Edge state inner products and real-space entanglement spectrum of trial quantum Hall states

TL;DR

This paper establishes a universal bulk/edge correspondence for fractional quantum Hall trial states, linking edge state inner products to bulk conformal field theory correlators and analyzing the entanglement spectrum using boundary CFT techniques.

Contribution

It provides a general framework for computing edge state inner products and entanglement spectra of FQHE trial wavefunctions using boundary conformal field theory, demonstrating their universality and local structure.

Findings

Inner products of edge states equal bulk CFT correlators in the thermodynamic limit.

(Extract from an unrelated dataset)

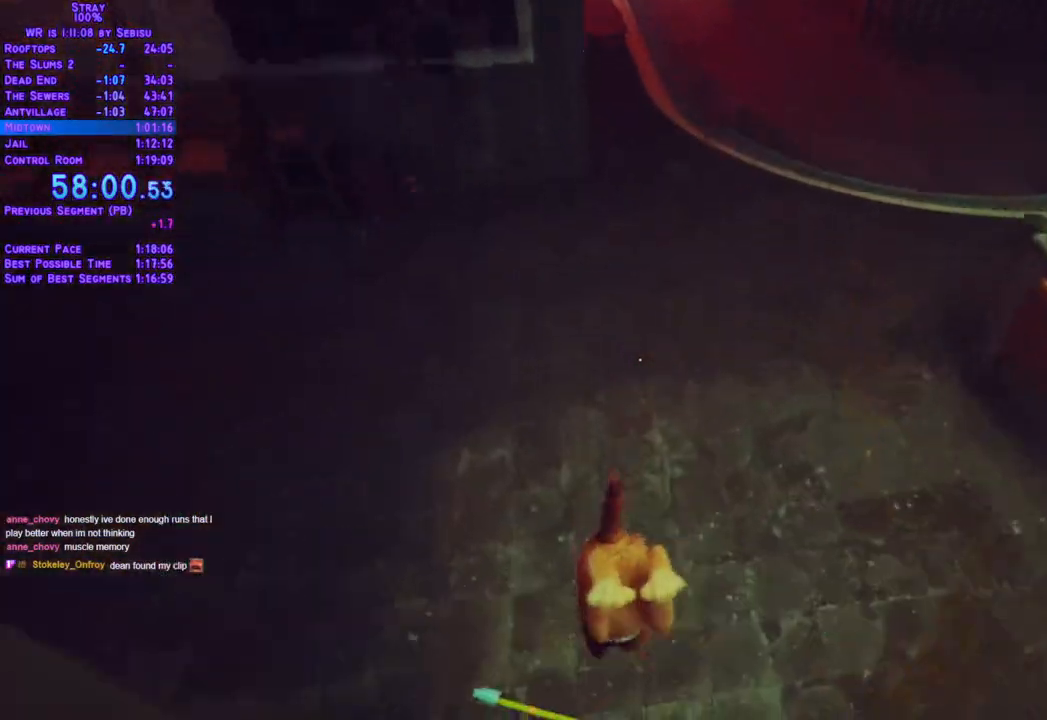
{"buttons": ["L2", "DPAD_UP", "DPAD_RIGHT"], "left_stick": "center", "right_stick": "center", "events": [[418, "DPAD_RIGHT", "down"]]}
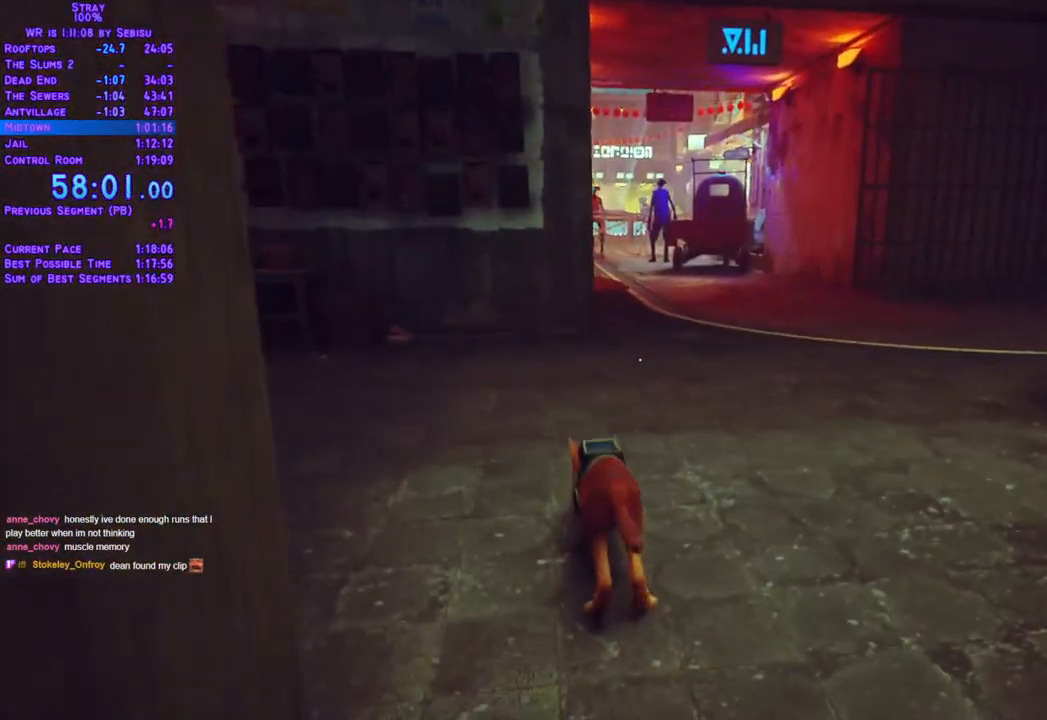
{"buttons": ["L2", "DPAD_UP"], "left_stick": "center", "right_stick": "center", "events": [[33, "DPAD_RIGHT", "up"], [351, "DPAD_RIGHT", "down"], [451, "DPAD_RIGHT", "up"]]}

Entanglement Hamiltonian is shown to be local along the bipartition cut.

Universal behavior of entanglement spectrum derived from boundary CFT analysis.

Abstract

We consider the trial wavefunctions for the Fractional Quantum Hall Effect (FQHE) that are given by conformal blocks, and construct their associated edge excited states in full generality. The inner products between these edge states are computed in the thermodynamic limit, assuming generalized screening (i.e. short-range correlations only) inside the quantum Hall droplet, and using the language of boundary conformal field theory (boundary CFT). These inner products take universal values in this limit: they are equal to the corresponding inner products in the bulk 2d chiral CFT which underlies the trial wavefunction. This is a bulk/edge correspondence; it shows the equality between equal-time correlators along the edge and the correlators of the bulk CFT up to a Wick rotation. This approach is then used to analyze the entanglement spectrum (ES) of the ground state obtained with a bipartition A\cupB in real-space. Starting from our universal result for inner products in the thermodynamic limit, we tackle corrections to scaling using standard field-theoretic and renormalization group arguments. We prove that generalized screening implies that the entanglement Hamiltonian H_E = - log {\rho}_A is isospectral to an operator that is local along the cut between A and B. We also show that a similar analysis can be carried out for particle partition. We discuss the close analogy between the formalism of trial wavefunctions given by conformal blocks and Tensor Product States, for which results analogous to ours have appeared recently. Finally, the edge theory and entanglement spectrum of px + ipy paired superfluids are treated in a similar fashion in the appendix.